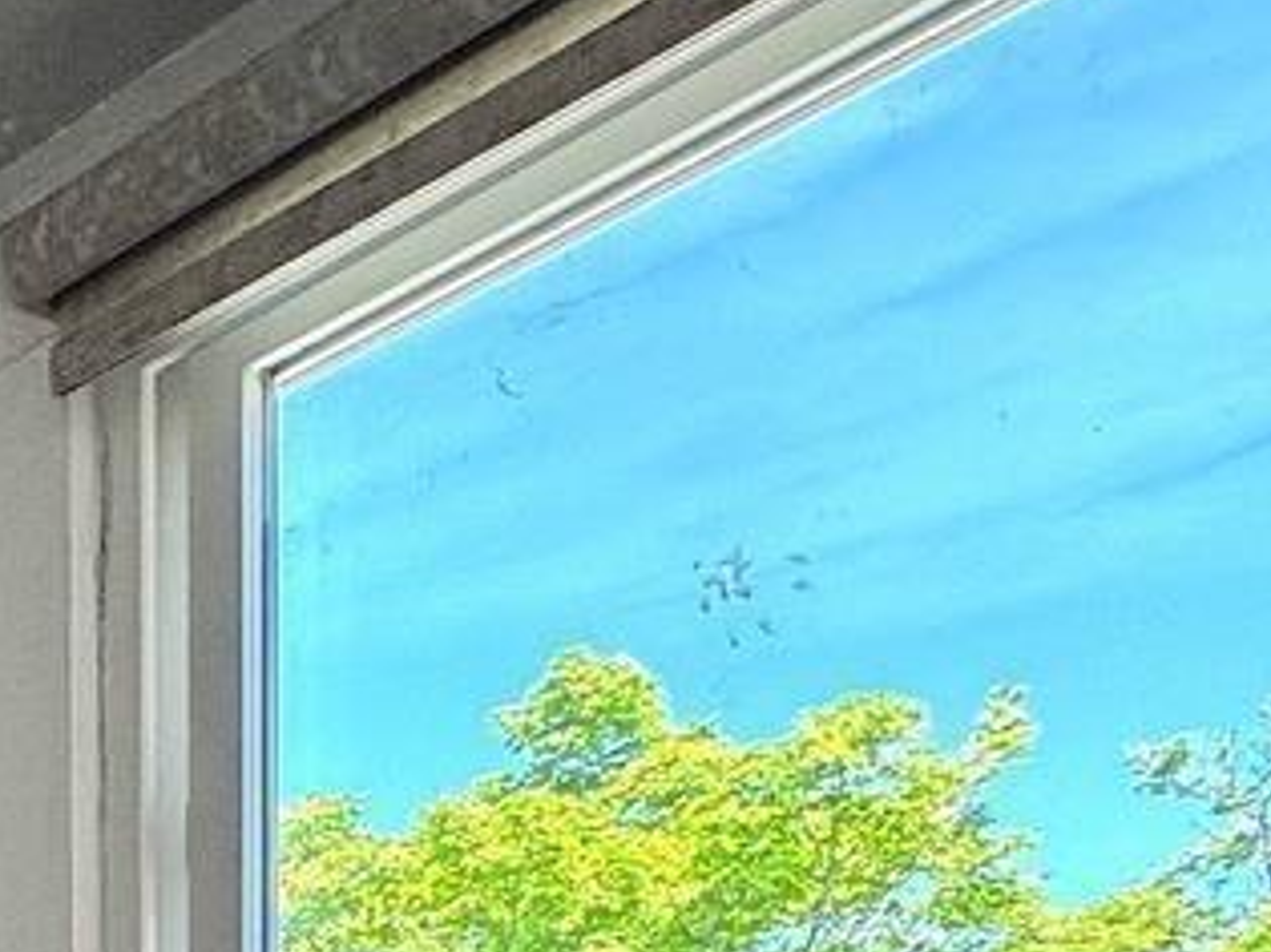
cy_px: 1674
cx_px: -1307
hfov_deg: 18.6
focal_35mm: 64
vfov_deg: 18.4
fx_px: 2349
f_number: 2.2
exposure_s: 1/120
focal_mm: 2.22
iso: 100
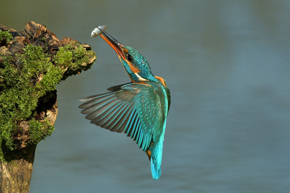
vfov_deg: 2.8
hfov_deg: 4.2
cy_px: 96
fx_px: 3987
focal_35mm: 495
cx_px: 145
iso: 400
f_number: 8
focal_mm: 330
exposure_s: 1/4000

========================================

From the records given above, reproduce all text exactly and exclude each picture.

• _SOLVED EXERCISE_
cy_px: 1674
cx_px: -1307
hfov_deg: 18.6
focal_35mm: 64
vfov_deg: 18.4
fx_px: 2349
f_number: 2.2
exposure_s: 1/120
focal_mm: 2.22
iso: 100
vfov_deg: 2.8
hfov_deg: 4.2
cy_px: 96
fx_px: 3987
focal_35mm: 495
cx_px: 145
iso: 400
f_number: 8
focal_mm: 330
exposure_s: 1/4000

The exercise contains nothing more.